McDonald’s sales skyrocketed. Quarter Pounder sales doubled in the first week and grew 10% in four weeks, raking $50 million in incremental revenue.
The result was a rare combination: strong sales growth and strengthened brand perception. McDonald’s showed that when brand trust supports performance marketing and immediate consumer behaviors feed back into brand storytelling, the effect is multiplicative.
CMOs should take note. The market no longer rewards marketing that works in isolation. It rewards marketing that creates harmony between short-term results and long-term meaning.
Shared goals translate into shared success
Achieving the multiplier effect requires more than integrated campaigns. It requires a fundamental realignment within marketing organizations.
Too often, brand and demand teams are measured against entirely separate KPIs, use different tools, and speak different languages. This misalignment leads to miscommunication and missed opportunities.
Shared goals are the foundation of collaboration. When teams rally around customer-centric objectives, like lifetime value, retention, or share of voice linked to share of market, they work toward common outcomes.
Unified measurement systems that connect brand health metrics with performance metrics make it possible to see the whole picture.
Marketing also needs to be aligned with broader business goals.
When the organization can act clearly and purposefully when marketing, sales, product, and analytics teams are in sync, it’s not about forcing uniformity but creating a shared vision that allows diverse strategies to flourish under the same umbrella.
Embracing differences to thrive
One of the myths holding marketing back is that creativity and analytics are fundamentally at odds.
In reality, they are complementary forces. The most successful campaigns are born from a fusion of emotional insight and empirical data. CMOs must actively create environments where both perspectives are valued and empowered. That means recruiting and retaining both analytical minds and creative storytellers.
The collaboration between these seemingly opposite skill sets is where the multiplier effect in marketing is most visible. Creative teams create more effective work when they understand the data that drives conversions.
Spotify Wrapped is a perfect campaign, combining empirical data with emotional storytelling. That creates a multiplier effect where brand equity, customer delight, and growth metrics all rise together.
Spotify uses billions of data points from user behavior to create hyper-personalized, shareable stories for each listener.
While presenting the users’ data, Spotify humanizes it. The messaging taps into identity, nostalgia, pride, and humor, turning cold stats into meaningful self-expression.
When performance marketers understand the brand values, they target more strategically.
CMOs must enable the multiplier effect in marketing
Creating the multiplier effect is not a one-time strategy. It is a continuous practice of integration, alignment, and evolution. CMOs play a central role in orchestrating this harmony.
First, they must break down internal silos. That signifies building integrated marketing teams or fostering deep collaboration between brand and performance units.
Second, they must align KPIs across disciplines. Shared accountability drives shared success.
Third, CMOs should invest in measurement frameworks that show how brand drives performance over time and how performance marketing can contribute to brand perception.

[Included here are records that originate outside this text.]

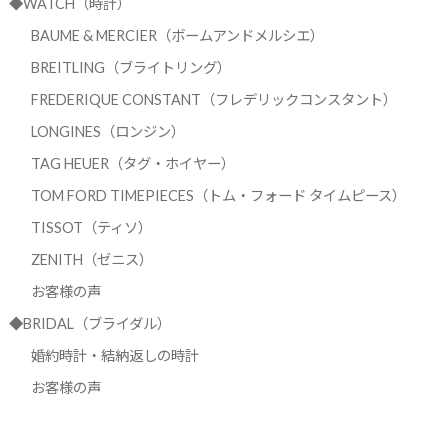
◆WATCH（時計）
BAUME & MERCIER（ボームアンドメルシエ）
BREITLING（ブライトリング）
FREDERIQUE CONSTANT（フレデリックコンスタント）
LONGINES（ロンジン）
TAG HEUER（タグ・ホイヤー）
TOM FORD TIMEPIECES（トム・フォード タイムピース）
TISSOT（ティソ）
ZENITH（ゼニス）
お客様の声
◆BRIDAL（ブライダル）
婚約時計・結納返しの時計
お客様の声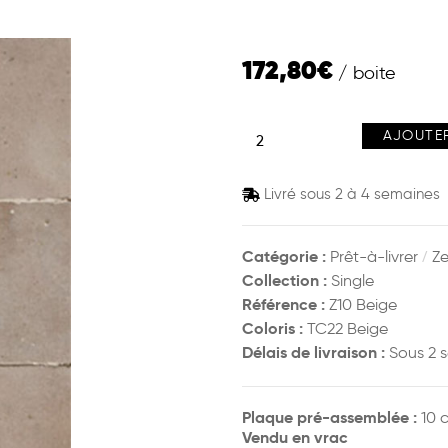
172,80
€
AJOUTER
Livré sous 2 à 4 semaines
Catégorie :
/
Prêt-à-livrer
Ze
Collection :
Single
Référence :
Z10 Beige
Coloris :
TC22 Beige
Délais de livraison :
Sous 2 
Plaque pré-assemblée :
10 
Vendu en vrac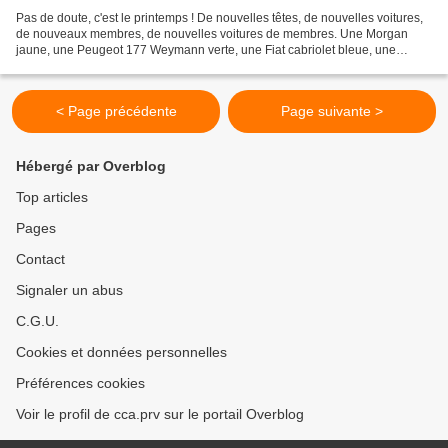
Pas de doute, c'est le printemps ! De nouvelles têtes, de nouvelles voitures,
de nouveaux membres, de nouvelles voitures de membres. Une Morgan
jaune, une Peugeot 177 Weymann verte, une Fiat cabriolet bleue, une
Coccinelle rouge, ce fut un vrai feu d'artifice...
< Page précédente
Page suivante >
Hébergé par Overblog
Top articles
Pages
Contact
Signaler un abus
C.G.U.
Cookies et données personnelles
Préférences cookies
Voir le profil de cca.prv sur le portail Overblog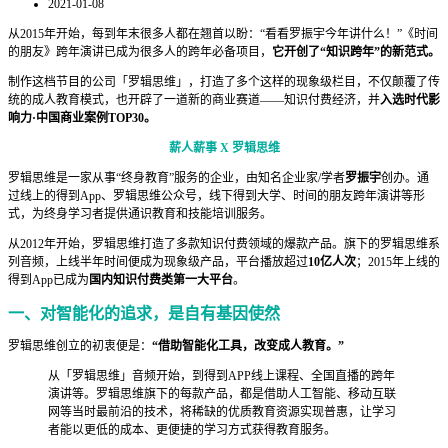
2021-01-08
从2015年开始，每到年末很多人都在翘首以盼：“看看罗振宇今年讲什么！”《时间
的朋友》跨年演讲已成为很多人的跨年必备项目，
它开创了“知识跨年”的新范式。
制作这档节目的公司「罗辑思维」，打造了多个这样的现象级栏目，不仅颠覆了传
统的成人教育模式，也开辟了一道新的商业赛道——知识付费经济，并
入选时代影
响力·中国商业案例TOP30。
薪人薪事 X 罗辑思维
罗辑思维是一家从事“终身教育”服务的企业，由知名企业家/学者
罗振宇
创办。通
过线上的得到App、罗辑思维公众号，线下得到大学、时间的朋友跨年演讲等形
式，为终身学习者提供通识教育和技能培训服务。
从2012年开始，罗辑思维打造了多款知识付费领域的爆款产品。旗下的罗辑思维系
列音频，上线半年时间便成为现象级产品，平台播放超过
10亿人次
；2015年上线的
得到App已成为
国内知识付费类第一大平台
。
一、对智能化的追求，是自有基因使然
罗辑思维创立的初衷便是：
“借助智能化工具，改变成人教育。”
从「罗辑思维」音频开始，到得到APP线上课程、全国直播的跨年
演讲等。罗辑思维旗下的每款产品，都是借助人工智能、移动互联
网等当时最前沿的技术，将稀缺的优质教育资源实现普惠，让学习
者能以更低的成本、更便捷的学习方式获得教育服务。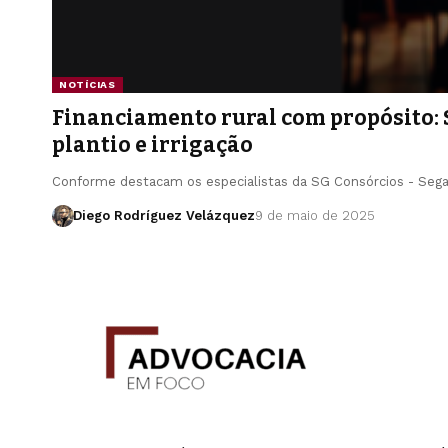
NOTÍCIAS
Financiamento rural com propósito: 
plantio e irrigação
Conforme destacam os especialistas da SG Consórcios - Sega
Diego Rodríguez Velázquez
9 de maio de 2025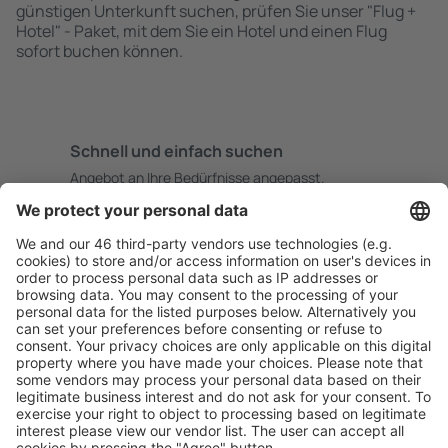
günstigen Unterkunft suchen, prüfen Sie unser "Flug +
Hotel" - Paket, mit dem Sie ein Hotel und einen Flug
sofort buchen können.
Schnell und einfach suchen
Angebot an Ihre Bedürfnisse angepasst.
Sicher planen
Buchen ohne Sorgen mit einer kostenlosen
Stornierungsoption.
Mehr sparen
Attraktive Preise und Spezialangebote für eingeloggte
Benutzer.
Unterkünfte, die Sie mögen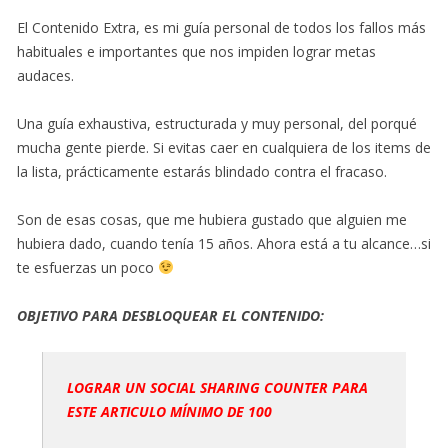
El Contenido Extra, es mi guía personal de todos los fallos más
habituales e importantes que nos impiden lograr metas
audaces.
Una guía exhaustiva, estructurada y muy personal, del porqué
mucha gente pierde. Si evitas caer en cualquiera de los items de
la lista, prácticamente estarás blindado contra el fracaso.
Son de esas cosas, que me hubiera gustado que alguien me
hubiera dado, cuando tenía 15 años. Ahora está a tu alcance…si
te esfuerzas un poco
OBJETIVO PARA DESBLOQUEAR EL CONTENIDO:
LOGRAR UN SOCIAL SHARING COUNTER PARA
ESTE ARTICULO MÍNIMO DE 100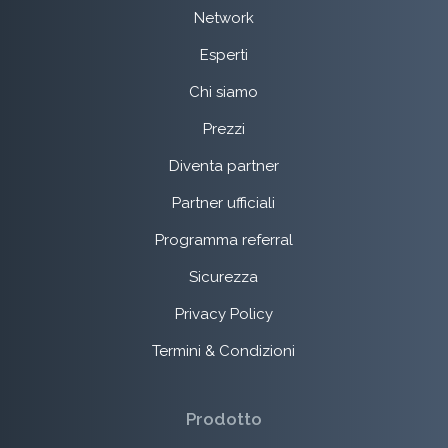
Network
Esperti
Chi siamo
Prezzi
Diventa partner
Partner ufficiali
Programma referral
Sicurezza
Privacy Policy
Termini & Condizioni
Prodotto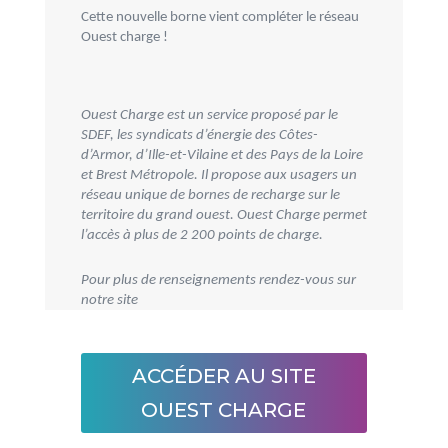
Cette nouvelle borne vient compléter le réseau
Ouest charge !
Ouest Charge est un service proposé par le
SDEF, les syndicats d’énergie des Côtes-
d’Armor, d’Ille-et-Vilaine et des Pays de la Loire
et Brest Métropole. Il propose aux usagers un
réseau unique de bornes de recharge sur le
territoire du grand ouest. Ouest Charge permet
l’accès à plus de 2 200 points de charge.
Pour plus de renseignements rendez-vous sur
notre site
ACCÉDER AU SITE
OUEST CHARGE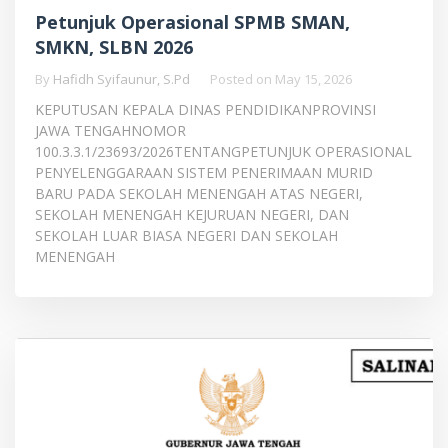
Petunjuk Operasional SPMB SMAN,
SMKN, SLBN 2026
By
Hafidh Syifaunur, S.Pd
Posted on
May 15, 2026
KEPUTUSAN KEPALA DINAS PENDIDIKANPROVINSI
JAWA TENGAHNOMOR
100.3.3.1/23693/2026TENTANGPETUNJUK OPERASIONAL
PENYELENGGARAAN SISTEM PENERIMAAN MURID
BARU PADA SEKOLAH MENENGAH ATAS NEGERI,
SEKOLAH MENENGAH KEJURUAN NEGERI, DAN
SEKOLAH LUAR BIASA NEGERI DAN SEKOLAH
MENENGAH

Celebrating wins that result from collaboration also matters.
If only demand-side metrics are rewarded, brand teams will always be marginalized. If only brand awards are celebrated, performance marketers will disengage. Recognition and reward systems should reflect the interconnected nature of modern marketing.

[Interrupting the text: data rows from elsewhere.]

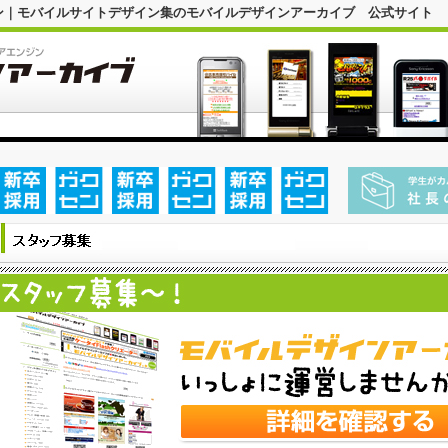
ザイン｜モバイルサイトデザイン集のモバイルデザインアーカイブ 公式サイト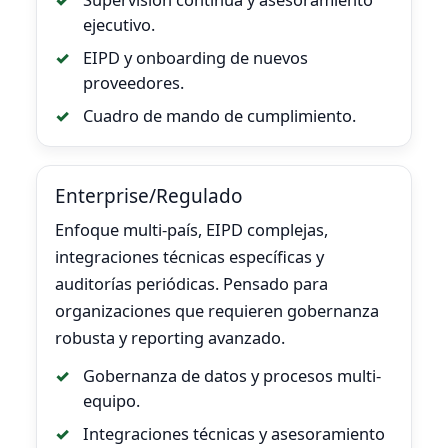
ejecutivo.
EIPD y onboarding de nuevos
proveedores.
Cuadro de mando de cumplimiento.
Enterprise/Regulado
Enfoque multi-país, EIPD complejas,
integraciones técnicas específicas y
auditorías periódicas. Pensado para
organizaciones que requieren gobernanza
robusta y reporting avanzado.
Gobernanza de datos y procesos multi-
equipo.
Integraciones técnicas y asesoramiento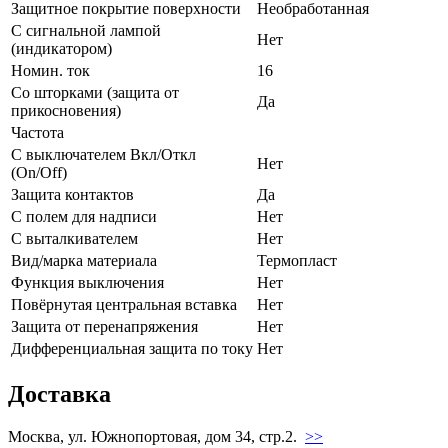
Защитное покрытие поверхности
Необработанная
С сигнальной лампой
Нет
(индикатором)
Номин. ток
16
Со шторками (защита от
Да
прикосновения)
Частота
С выключателем Вкл/Откл
Нет
(On/Off)
Защита контактов
Да
С полем для надписи
Нет
С выталкивателем
Нет
Вид/марка материала
Термопласт
Функция выключения
Нет
Повёрнутая центральная вставка
Нет
Защита от перенапряжения
Нет
Дифференциальная защита по току
Нет
Доставка
Москва, ул. Южнопортовая, дом 34, стр.2.
>>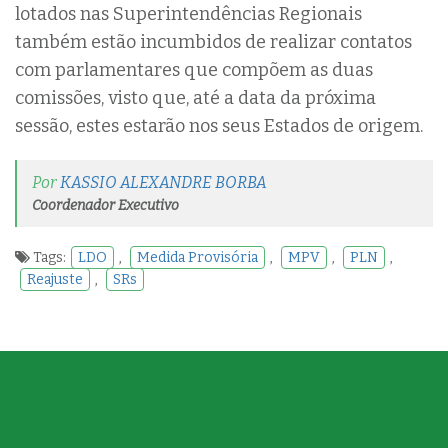
lotados nas Superintendências Regionais
também estão incumbidos de realizar contatos
com parlamentares que compõem as duas
comissões, visto que, até a data da próxima
sessão, estes estarão nos seus Estados de origem.
Por
KASSIO ALEXANDRE BORBA
Coordenador Executivo
Tags:
LDO
,
Medida Provisória
,
MPV
,
PLN
,
Reajuste
,
SRs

Finally, CMOs need to lead by example.
When they communicate the value of harmony, demand integration, and reward cross-functional impact, they signal that marketing is not just a department but a system. Confidence, clarity, and connection must define their leadership.
Cut to the chase
The most successful marketers know that brand and demand are strongest when they work together. The multiplier effect in marketing is a roadmap for achieving durable, scalable growth. When attention is fleeting and competition is fierce, the brands that thrive will multiply their efforts, not divide them.